Sólo estaban amuebladas las tres habitaciones que ya vieran: la sala, el comedor y la cocina. No había ninguna alcoba con cama, verdadera lástima, como dijo Jorge, porque Jack hubiese podido pasar la noche muy cómodamente en una de esas camas antiguas.

Jack les dijo adiós cuando empezaron a cruzar la plancha. Conservó a «Botón» en brazos, decidido a seguirle y descubrir adonde iba para salir del castillo. No pensaba soltarle hasta que se hubieran marchado los otros. Uno por uno, los niños cruzaron el tablón y desaparecieron.

Las voces se apagaron en la distancia. Jack se quedó solo. Bajó por el ancho corredor, descendió la escalera de piedra que conducía al vestíbulo y salió al patio, donde aún brillaban los últimos rayos del sol. Depositó al cachorro en el suelo.

—Ahora, enséñame por dónde te vas —dijo.

«Botón» salió corriendo al instante, demasiado aprisa para Jack. Para cuando éste hubo dado unos cuantos pasos en persecución suya, el cachorro había desaparecido sin dejar rastro.

—¡Maldita sea! —exclamó el niño—. Esta vez sí que tenía intención de averiguar por dónde salías. Pero no había contado con que fueses tan ligero. Supongo que ya estarás con los otros.

Subió a intentar instalar su máquina en el matorral. Era una máquina que Bill Smugs le había regalado por Nochebuena. En el bolsillo llevaba varios rollos de película. Debería poder sacar una magnífica serie de instantáneas de los pájaros. Se envolvió en una de las mantas como había sugerido Lucy, y empezó a meterse por entre los pinchos. Algunos se le clavaron en la carne a través de la manta a pesar de todo.

«Kiki», posado cerca del matorral, contemplaba al niño con sorpresa.

—¡Qué lástima! ¡Qué lástima! ¡Qué lástima! —dijo.

—¡Sí que es una lástima que me pinche de esta manera! —gimió Jack.

Pero se animó cuando se dio cuenta de cuan magnífica era la vista del nido de águilas de que disfrutaba, y de la repisa rocosa en que se instalaban las aves para observar la comarca. La distancia era perfecta.

Abriendo un agujero en el matorral por el lado en que estaba el nido, logró colocar la máquina apuntando al sitio que deseaba, y luego la inmovilizó clavando firmemente las potas del trípode. Miró por el visor para calcular qué clase de fotografías obtendría.

—¡Perfecta! —exclamó, lleno de contento—. No sacaré ninguna ahora, porque la luz no está bien. Pero mañana estará como es debido. El sol dará donde yo quiero.

El aguilucho vio a la máquina asomar del matorral. No le gustó. Se acurrucó en el nido con temor.

«Pronto se acostumbrará a ella —pensó Jack—. Y Dios quiera que se acostumbren los padres también. “Kiki”, ¿era preciso que te metieras tú en este matorral también? ¡En realidad no hay más que el sitio justo para mí!».

—¡Mohoso, rancio y polvoriento! —susurró el loro, creyendo evidentemente que el niño estaba jugando al escondite con alguien y que no había que delatar dónde se escondía—. ¡Mohoso, rancio y polvoriento!

—¡Qué pájaro más tonto eres! —le dijo Jack—. Ahora, haz el favor de salir del aquí que yo voy a salir también. Desde luego, este matorral tiene algo de mohoso y de rancio, en efecto, aunque no haya polvo.

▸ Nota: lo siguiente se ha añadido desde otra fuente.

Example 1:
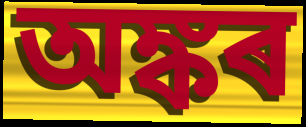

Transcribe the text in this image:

অঙ্কৰ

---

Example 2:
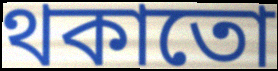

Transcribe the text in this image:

থকাতো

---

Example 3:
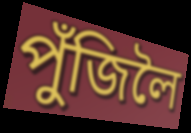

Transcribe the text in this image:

পুঁজিলৈ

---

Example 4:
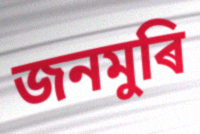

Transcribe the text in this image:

জনমুৰি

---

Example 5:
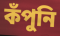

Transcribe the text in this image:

কঁপুনিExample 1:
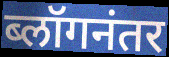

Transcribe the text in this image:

ब्लॉगनंतर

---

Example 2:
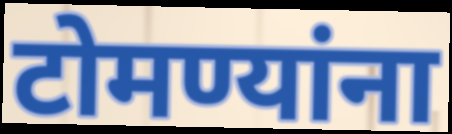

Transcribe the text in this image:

टोमण्यांना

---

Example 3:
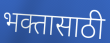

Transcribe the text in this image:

भक्तासाठी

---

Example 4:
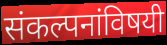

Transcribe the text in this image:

संकल्पनांविषयी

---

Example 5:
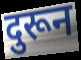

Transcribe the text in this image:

दुरून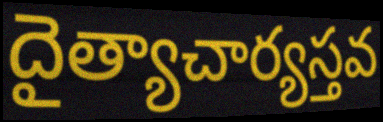
దైత్యాచార్యస్తవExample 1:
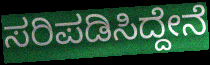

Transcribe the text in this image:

ಸರಿಪಡಿಸಿದ್ದೇನೆ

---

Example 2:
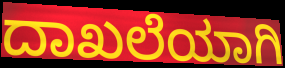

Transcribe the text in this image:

«Kiki» salió, y luego se abrió paso el niño, procurando protegerse contra las espinas. Se irguió, se desperezó, tomó la manta y bajó al risco, dejando la máquina en posición. Se veía bien claro que aquella noche no iba a llover.

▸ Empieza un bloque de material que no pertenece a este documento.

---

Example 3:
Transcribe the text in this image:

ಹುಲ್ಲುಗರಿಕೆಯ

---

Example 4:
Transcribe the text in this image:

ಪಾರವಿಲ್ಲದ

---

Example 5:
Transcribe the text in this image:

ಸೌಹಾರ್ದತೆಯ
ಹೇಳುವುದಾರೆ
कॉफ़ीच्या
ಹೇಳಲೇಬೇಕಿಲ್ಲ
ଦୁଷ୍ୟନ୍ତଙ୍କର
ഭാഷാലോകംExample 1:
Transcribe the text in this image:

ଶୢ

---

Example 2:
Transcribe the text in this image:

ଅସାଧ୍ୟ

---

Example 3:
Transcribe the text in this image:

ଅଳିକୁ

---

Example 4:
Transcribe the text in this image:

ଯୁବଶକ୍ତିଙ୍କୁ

Se puso a leer un libro hasta que empezó a faltar la luz. Luego se acordó de lo que había convenido con su hermana. Conque subió al torreón, confiando que no lo habría dejado para demasiado tarde.

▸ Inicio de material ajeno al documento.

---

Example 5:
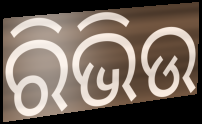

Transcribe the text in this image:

ରିଭିଉ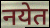
नयेतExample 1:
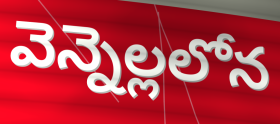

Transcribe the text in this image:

వెన్నెల్లలోన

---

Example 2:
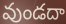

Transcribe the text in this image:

వుండదా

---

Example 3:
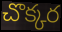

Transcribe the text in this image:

చొక్కర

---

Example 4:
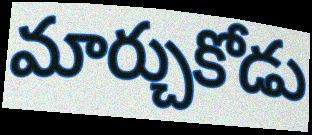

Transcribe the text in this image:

మార్చుకోడు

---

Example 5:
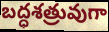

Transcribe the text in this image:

బద్ధశత్రువుగా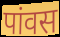
पांवस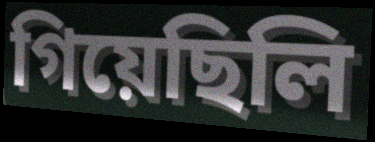
গিয়েছিলি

Se quitó la camisa blanca y la agitó en la fuerte brisa, mirando hacia la lejana casita. En la ventana más alta de esta última se vio de pronto un destello de blanco. Lucy estaba contestando a la señal.

—Acaba de saludar —le dijo la niña a Dolly, que se estaba desnudando—. Vi la camisa blanca. Bueno, ahora sé que se encuentra bien y que no tardará en echarse a dormir tranquilamente.

—No comprendo por qué has de preocuparte tanto de Jack —dijo Dolly, metiéndose en la cama—. Yo nunca armo tanto Jaleo por Jorge. Eres una criatura, Lucy.

«No me importa —pensó Lucy, al acomodarse en el lecho—. Me alegro de saber que Jack se encuentra bien. No sé por qué, pero me hace muy poca gracia que esté solo en ese horrible castillo».